Nutrition Facts : Calories 311.6 calories, Carbohydrate 44.8 g, Fat 10 g, Fiber 12.5 g, Protein 17.1 g, SaturatedFat 1.3 g, Sodium 1191.6 mg, Sugar 9.4 g
WILTED ARUGULA AND PORTOBELLO MUSHROOMS
Arugula and portobello mushrooms are simmered with onion, garlic, sherry, and red pepper flakes. A tasty side dish and good way to get some veggies! You can easily substitute wine for the sherry and veggie broth for the chicken broth depending on your preferences.
Provided by JUMAHA
Categories Side Dish Vegetables Onion
Time 30m
Yield 2
Number Of Ingredients 9
Steps:
- Heat olive oil in a large skillet over medium heat. Add onion and garlic and cook until soft, about 5 minutes. Stir in red pepper flakes and chopped mushrooms and cook until mushrooms are coated with oil and begin to soften.
- Pour in sherry and chicken broth. Simmer until liquid is reduced by half.
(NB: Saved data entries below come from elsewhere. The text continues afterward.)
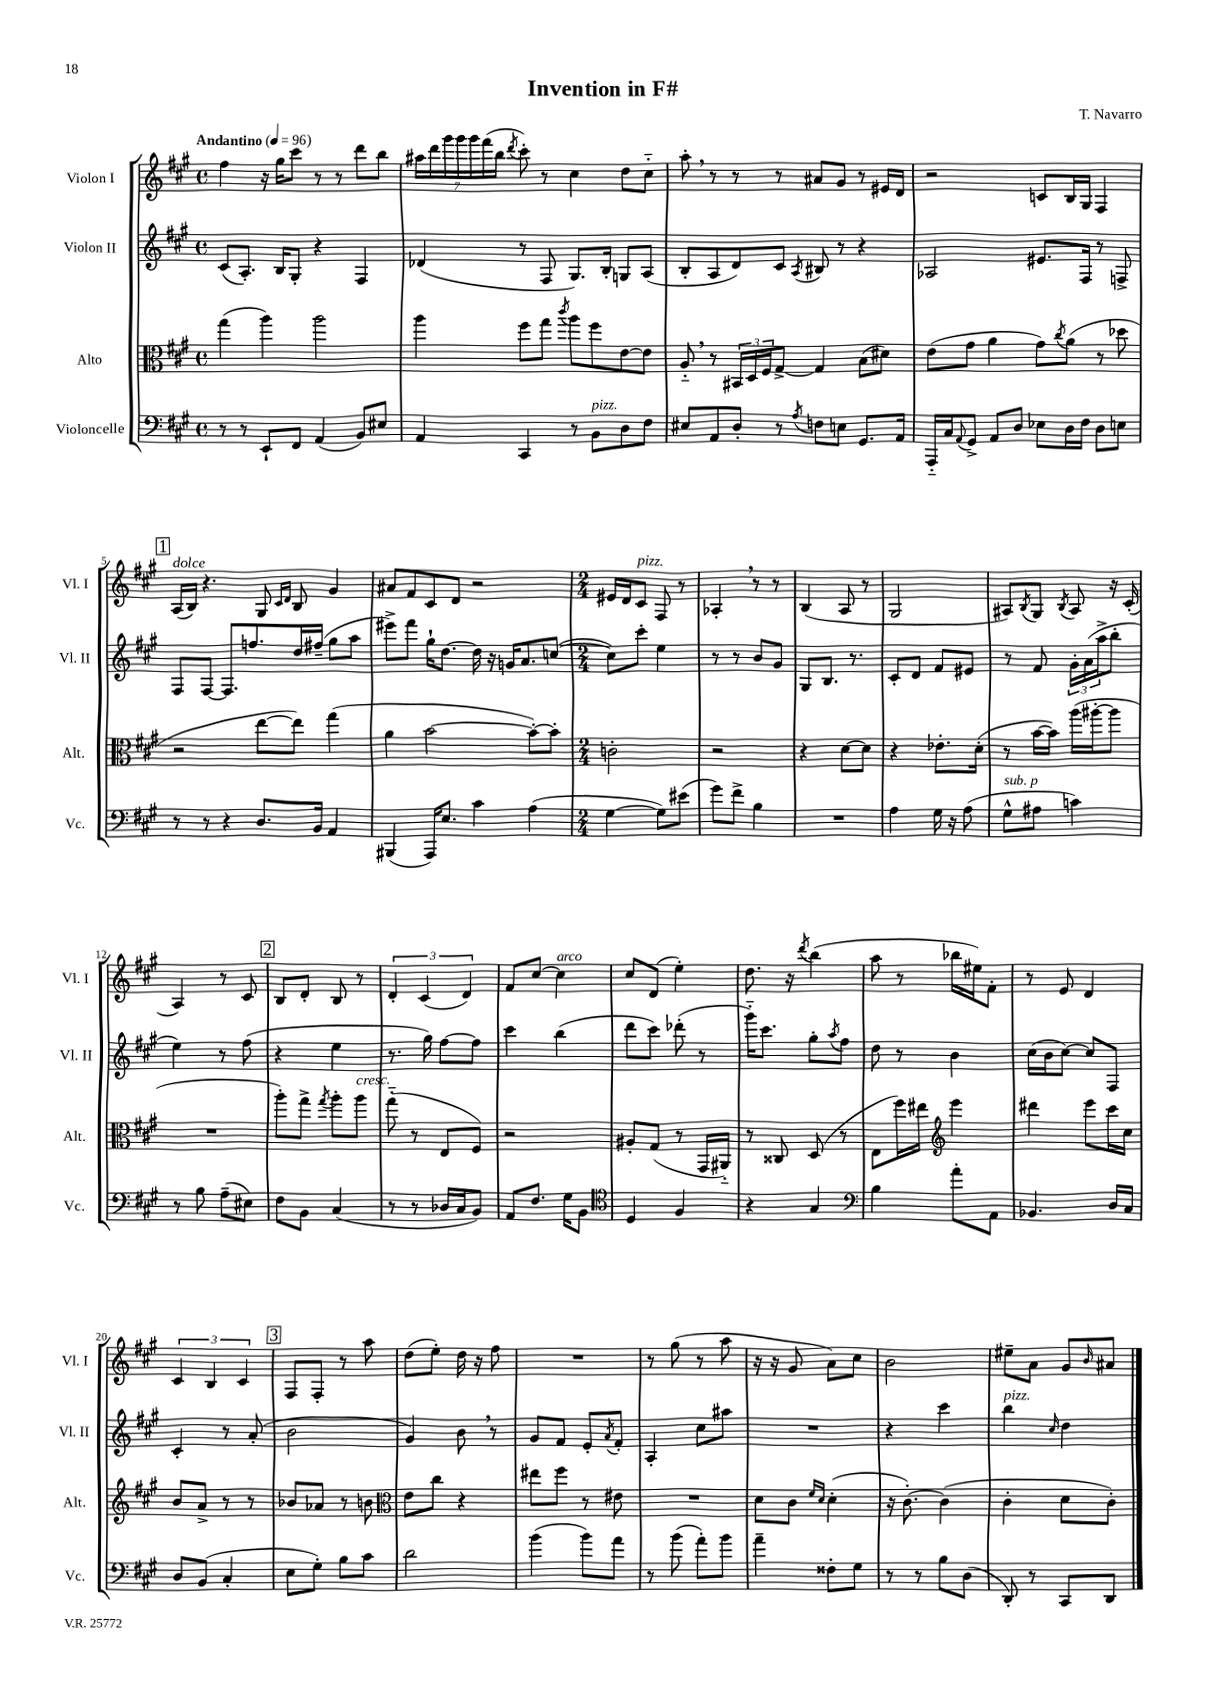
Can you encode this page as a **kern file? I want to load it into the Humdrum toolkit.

**kern	**kern	**kern	**kern
*staff4	*staff3	*staff2	*staff1
*clefF4	*clefC3	*clefG2	*clefG2
*k[f#c#g#]	*k[f#c#g#]	*k[f#c#g#]	*k[f#c#g#]
*M4/4	*M4/4	*M4/4	*M4/4
*met(c)	*met(c)	*met(c)	*met(c)
*MM96	*MM96	*MM96	*MM96
8r	(4gg#	(8c#	4ff#
8r	.	8.A')	.
8EE`	4aa)	.	16r
.	.	16B	16gg#
8FF#	.	8G#'	8ccc#
(4AA	2aa	4r	8r
.	.	.	8r
8BB)	.	4F#	8ddd
8E#	.	.	8bb
=	=	=	=
4AA	4aa	(4d-	28aa#
.	.	.	28ddd
.	.	.	28ggg#
.	.	.	28ggg#
.	.	.	28ggg#
.	.	.	(28fff#
.	.	.	28bb
.	.	.	8qddd
4CC#	8ff#	8r	8ccc#')
.	8gg#	8F#	8r
.	8qccc#	.	.
8r	8aa	8.G#)	4cc#
8BB	8ff#	.	.
.	.	16B'	.
8D	[8e	8G	8dd
8F#	8e]	(8A	8cc#'~
=	=	=	=
8E#	8A'~	8B'	8aa'
8AA	8r	8A	8r
8D'	24BB#	8d)	8r
.	24D	.	.
.	24F#	.	.
8r	[8G#^	8c#	8r
8qA	.	8qA	.
8F	4G#]	8B#	8a#
8E	.	8r	8g#
8.GG#	(8B	4r	8r
.	8d#)	.	16e#
16AA	.	.	16d
=	=	=	=
16AAA'~	(8e	2A-	2r
16C#	.	.	.
8qqAA	.	.	.
8GG#^	8g#	.	.
8AA	4a	.	.
8D	.	.	.
8E-	8g#)	8.e#	8c
.	8qcc#	.	.
16D	(8a	.	16B
16F#	.	16F#	16G#
8D	8r	8r	4F#
8E	8dd-	8F^	.
=	=	=	=
8r	2r	8F#	(16A
.	.	.	16B)
8r	.	[8F#	4.r
4r	.	8.F#]	.
.	.	8.ff	.
8.D	[8ee	.	8G#
.	.	.	16qqc#
.	.	.	16qqd
.	8ee])	16dd	8B
16BB	.	(16ff#~	.
4AA	(4gg#	8gg#	4g#
.	.	8aa	.
=	=	=	=
(4BBB#	4a	8eee#^)	8a#
.	.	8fff#	8f#
16AAA)	[2b	16gg#`	8c#
8.E	.	[8.dd	.
.	.	.	8d
4c#	.	16dd]	2r
.	.	16r	.
.	.	16g	.
.	.	8.a	.
(4A	8b'_)	.	.
.	8b']	([8cc	.
=	=	=	=
*M2/4	*M2/4	*M2/4	*M2/4
[4G#	2c'	8cc])	16e#
.	.	.	16d
.	.	8ccc#'	8c#
8G#])	.	4ee	8F#
(8e#	.	.	8r
=	=	=	=
8g#)	2r	8r	4A-'
8f#^	.	8r	.
4B	.	8b	8r
.	.	8g#	8r
=	=	=	=
2r	4r	8G#	(4B
.	.	8.B	.
.	[8d	.	8A
.	.	8.r	.
.	8d]	.	8r
=	=	=	=
4A	4r	8c#'	2G#
.	.	8d	.
16G#	8.e-'	8f#	.
16r	.	.	.
(8A	.	8e#	.
.	(16d'	.	.
=	=	=	=
8G#^^	8r	8r	8A#)
.	.	.	8qB
8A#	[16b	8f#	8G#
.	16b])	.	.
.	.	.	8qB
4c)	(16aa	24g#'	8A#
.	.	(24a	.
.	[16aa#'	.	.
.	.	24aa^	.
.	8aa#]	8bb'	16r
.	.	.	(16c#'
=	=	=	=
8r	2r	4ee)	4A)
8B	.	.	.
(8A~	.	8r	8r
8E#)	.	(8ff#	8c#
=	=	=	=
8F#	8aa')	4r	8B
8BB	8gg#^	.	8d'
.	8qgg#	.	.
(4C#	8aa'	4ee	8B
.	8aa	.	8r
=	=	=	=
8r	(8gg#'~	8.r	6d'
8r	8r	.	.
.	.	.	(6c#
.	.	16gg#)	.
16D-	8E	[8ff#	.
16C#	.	.	.
.	.	.	6d)
8BB)	8F#)	8ff#]	.
=	=	=	=
8AA	2r	4ccc#	8f#
8.F#	.	.	[8cc#
.	.	(4bb	4cc#]
16G#	.	.	.
8BB	.	.	.
=	=	=	=
*clefC4	*	*	*
4D	8A#'	8ddd	8cc#
.	(8G#	8ccc#)	(8d
4F#	8r	(8ddd-'	4ee')
.	16GG#	8r	.
.	16AA#'~)	.	.
=	=	=	=
4r	8r	16ggg#'~)	8.dd
.	.	8.ccc#	.
.	8C##	.	.
.	.	.	16r
.	.	.	8qddd
4G#	(8D	8gg#'	(4bb
.	.	8qaa	.
.	8r	8ff#	.
=	=	=	=
*clefF4	*	*	*
4B	8E	8dd	8aa
.	16ff#)	8r	8r
.	16ee#	.	.
*	*clefG2	*	*
8a'	4eee	4b	16bb-
.	.	.	16ee#)
8AA	.	.	8f#'
=	=	=	=
4.BB-	4ddd#	(16cc#	8r
.	.	16b	.
.	.	[8cc#)	8e
.	8eee	8cc#]	4d
16D	16ccc#	8F#	.
16C#	16cc#	.	.
=	=	=	=
8D	8b	4c#'	6c#
(8BB	8a^	.	.
.	.	.	6B
4C#'	8r	8r	.
.	.	.	6c#
.	8r	(8a'	.
=	=	=	=
8E	8b-	2b	8F#
8G#')	8a-	.	8F#'
8B	8r	.	8r
8c#	8b	.	8aa
=	=	=	=
*	*clefC3	*	*
2d	8e	4g#)	(8dd
.	8cc#	.	8ee')
.	4r	8b	16dd
.	.	.	16r
.	.	8r	8ff#
=	=	=	=
(4b	8ee#	8g#	2r
.	8ff#	8f#	.
8b)	8r	8e'	.
.	.	8qa	.
8a	8e#	8f#'	.
=	=	=	=
8r	2r	4A'	8r
(8b	.	.	(8gg#
8a')	.	8cc#	8r
8b	.	8aa#	8aa
=	=	=	=
4a~	8d	2r	16r
.	.	.	16r
.	8c#	.	8g#
.	16qqf#	.	.
.	16qqd	.	.
8F##'	(4d'	.	8a)
8G#	.	.	8cc#
=	=	=	=
8r	16r	4r	2b
.	[8.c#')	.	.
8r	.	.	.
8B	(4c#]	4ccc#	.
(8D	.	.	.
=	=	=	=
8DD')	4c#'	4bb	8ee#~
8r	.	.	8a
.	.	16qqcc#	.
8CC#	8d	4dd	8g#
.	.	.	16qqb
8DD	8c#')	.	8a#
==	==	==	==
*-	*-	*-	*-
Add arugula and cook until wilted, about one minute. Season with black pepper. Serve immediately.
Nutrition Facts : Calories 125 calories, Carbohydrate 11.8 g, Fat 7.2 g, Fiber 1.9 g, Protein 2.9 g, SaturatedFat 1 g, Sodium 195 mg, Sugar 2.8 g
Tips:
- Choose the right mushrooms. Portobello mushrooms are the best choice for this recipe, as they are large and have a meaty texture. You can also use cremini mushrooms, but they will be less flavorful.
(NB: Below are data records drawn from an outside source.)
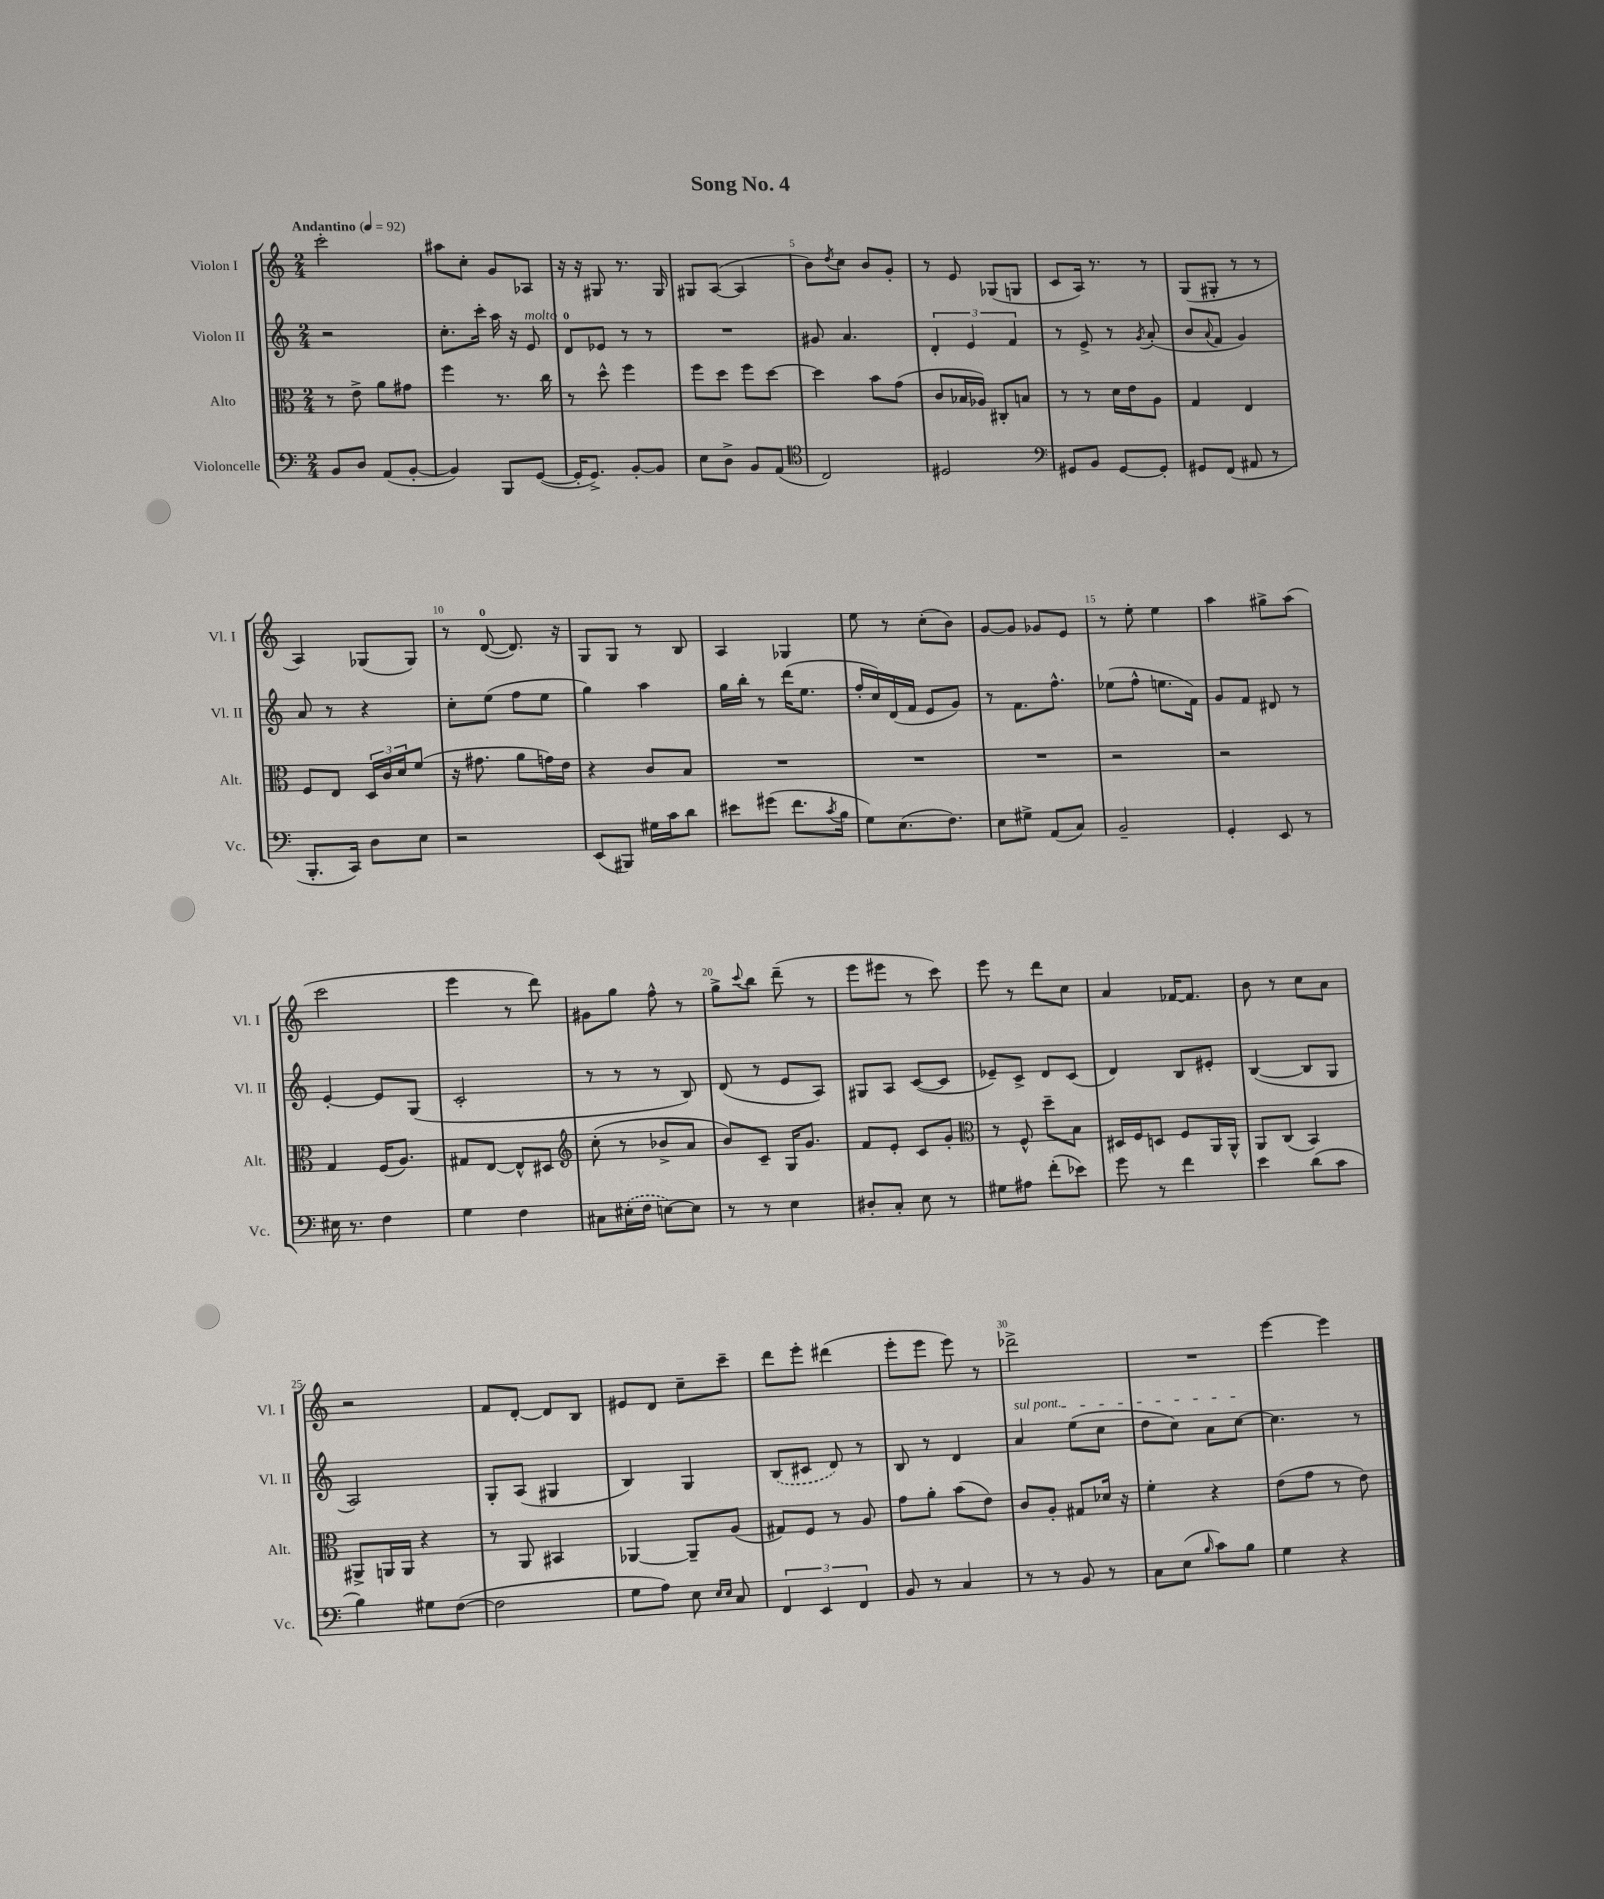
\header { title = "Song No. 4" }
<<
\new StaffGroup <<
\new Staff = "s0" \with { instrumentName = "Violon I" shortInstrumentName = "Vl. I" } {
    \clef treble \key c \major \numericTimeSignature \time 2/4 \tempo "Andantino" 4 = 92
    c'''2-. |
    ais''8 c''8-. g'8 aes8 |
    r16 r16 gis8 r8. gis16 |
    gis8 a8~( a4 |
    b'8) \acciaccatura { d''8 } c''8 b'8 g'8-. |
    r8 e'8 ges8( g8 |
    c'8 a16) r8. r8 |
    g8( gis8-. r8 r8 |
    a4) ges8( ges8) |
    r8 d'8-0~( d'8.) r16 |
    g8 g8 r8 b8 |
    a4 ges4 |
    e''8 r8 c''8-.( b'8) |
    g'8~ g'8 ges'8 e'8 |
    r8 e''8-. e''4 |
    a''4 gis''8-> a''8( |
    c'''2 |
    e'''4 r8 d'''8) |
    gis'8 g''8 f''8-^ r8 |
    g''8-> \appoggiatura { c'''8 } b''8 d'''8--( r8 |
    e'''8 eis'''8 r8 c'''8) |
    e'''8 r8 d'''8 c''8 |
    a'4 fes'16~ fes'8. |
    b'8 r8 c''8 a'8 |
    r2 |
    f'8 d'8~-. d'8 b8 |
    eis'8 d'8 c''8-- c'''8-- |
    d'''8 e'''8-. dis'''4( |
    e'''8-. e'''8 e'''8) r8 |
    des'''2-> |
    R2 |
    e'''4~ e'''4 \bar "|." |
}
\new Staff = "s1" \with { instrumentName = "Violon II" shortInstrumentName = "Vl. II" } {
    \clef treble \key c \major \numericTimeSignature \time 2/4
    r2 |
    c''8.-. c'''16-. a''16 r16 e'8^\markup { \italic "molto" } |
    d'8-0 ees'8 r8 r8 |
    R2 |
    gis'8 a'4. |
    \tuplet 3/2 { d'4-. e'4 f'4 } |
    r8 e'8-> r8 \acciaccatura { g'8 } a'8-.( |
    b'8 \appoggiatura { a'8 } f'8 g'4) |
    a'8 r8 r4 |
    c''8-. e''8( f''8 e''8 |
    g''4) a''4 |
    g''16 b''16-. r8 d'''16( e''8. |
    f''16-. c''16) d'16( f'16 e'8 g'8) |
    r8 f'8. f''8.-^ |
    ees''8( f''8-^ e''8. f'16) |
    g'8 f'8 dis'8 r8 |
    e'4~-. e'8 g8( |
    c'2-. |
    r8 r8 r8 b8) |
    d'8( r8 e'8 a8) |
    gis8 a8 c'8~( c'8 |
    ees'8--) c'8-> d'8 c'8( |
    d'4) b8 eis'8-. |
    b4~( b8 g8 |
    a2) |
    g8-. a8( gis4 |
    b4) g4 |
    \once \slurDashed b8( cis'8 d'8) r8 |
    b8 r8 d'4 |
    \once \override TextSpanner.bound-details.left.text = \markup { \italic "sul pont." } a'4\startTextSpan e''8( c''8 |
    d''8 c''8) a'8 c''8~\stopTextSpan |
    c''4. r8 \bar "|." |
}
\new Staff = "s2" \with { instrumentName = "Alto" shortInstrumentName = "Alt." } {
    \clef alto \key c \major \numericTimeSignature \time 2/4
    r8 e'8-> a'8 gis'8 |
    f''4 r8. c''16 |
    r8 d''8-^ f''4 |
    f''8 d''8 f''8 d''8~ |
    d''4 b'8 g'8( |
    c'8 bes16 aes16) cis8-. b8 |
    r8 r8 d'16 e'16 a8 |
    g4 e4 |
    f8 e8 \tuplet 3/2 { d16 c'16 d'16 } f'8( |
    r16 gis'8. a'8 g'16) e'16 |
    r4 c'8 b8 |
    R2 |
    R2 |
    R2 |
    r2 |
    r2 |
    g4 f16( a8.) |
    gis8 e8~ e8-^ dis8 |
    \clef treble c''8-.( r8 bes'8-> a'8 |
    b'8) c'8-- g16 g'8. |
    f'8 e'8-. c'8 g'8-. |
    \clef alto r8 f8-^ d''8-- b8 |
    dis16 f16 d8 f8 a,16 a,16-^ |
    a,8 c8( b,4) |
    ais,8-> a,16 a,16 r4 |
    r8 a,8 bis,4 |
    aes,4~ aes,8-- a8( |
    gis8) f8 r8 a8 |
    g'8 a'8-. b'8( e'8) |
    c'8 a8-. gis8 des'16 r16 |
    f'4-. r4 |
    e'8( g'8 r8 e'8) \bar "|." |
}
\new Staff = "s3" \with { instrumentName = "Violoncelle" shortInstrumentName = "Vc." } {
    \clef bass \key c \major \numericTimeSignature \time 2/4
    b,8 d8 a,8( b,8~-. |
    b,4) b,,8 g,8~( |
    g,16-. g,8.->) b,8~-. b,8 |
    e8 d8-> b,8 a,8( |
    \clef tenor c2) |
    dis2 |
    \clef bass gis,8 b,8 gis,8~ gis,8-. |
    gis,8 f,8( ais,8 r8 |
    b,,8.-. c,16) d8 e8 |
    r2 |
    e,8( bis,,8) gis16 c'16 d'8 |
    eis'8 gis'8( f'8. \acciaccatura { c'8 } b16 |
    g8) e8.( f8.) |
    e8 gis8-> a,8( c8) |
    b,2-- |
    g,4-. e,8 r8 |
    eis16 r8. f4 |
    g4 f4 |
    cis8 \once \slurDashed eis16-.( f16 e8~) e8 |
    r8 r8 e4 |
    dis8-. c8-. e8 r8 |
    gis8 ais8 f'8-.( ees'8) |
    g'8 r8 f'4 |
    e'4 d'8( c'8 |
    b4) gis8 f8~( |
    f2 |
    g8 a8) e8 \grace { e16 e16 } c8 |
    \tuplet 3/2 { f,4 e,4 f,4 } |
    b,8 r8 c4 |
    r8 r8 b,8 r8 |
    c8 e8( \grace { b16 } c'8) b8 |
    g4 r4 \bar "|." |
}
>>
>>
\layout { \context { \Score \override BarNumber.break-visibility = ##(#f #t #t) barNumberVisibility = #(every-nth-bar-number-visible 5) } }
- Clean the mushrooms thoroughly. Use a damp cloth to wipe the mushrooms clean. Do not wash them under running water, as this will make them soggy.
- Cook the mushrooms properly. Portobello mushrooms should be cooked over medium-high heat until they are tender and slightly charred. Do not overcook them, as they will become tough.
- Use good quality ingredients. The flavor of this dish will be greatly affected by the quality of the ingredients you use. Use fresh, flavorful ingredients whenever possible.
- Season the dish to taste. Add salt, pepper, and other seasonings to taste. You can also add a squeeze of lemon juice or a drizzle of balsamic vinegar for extra flavor.
Conclusion:
Portobello mushrooms with white beans and prosciutto is a delicious and versatile dish that can be served as an appetizer, main course, or side dish. It is easy to make and can be tailored to your own taste preferences. With its combination of flavors and textures, this dish is sure to please everyone at your table.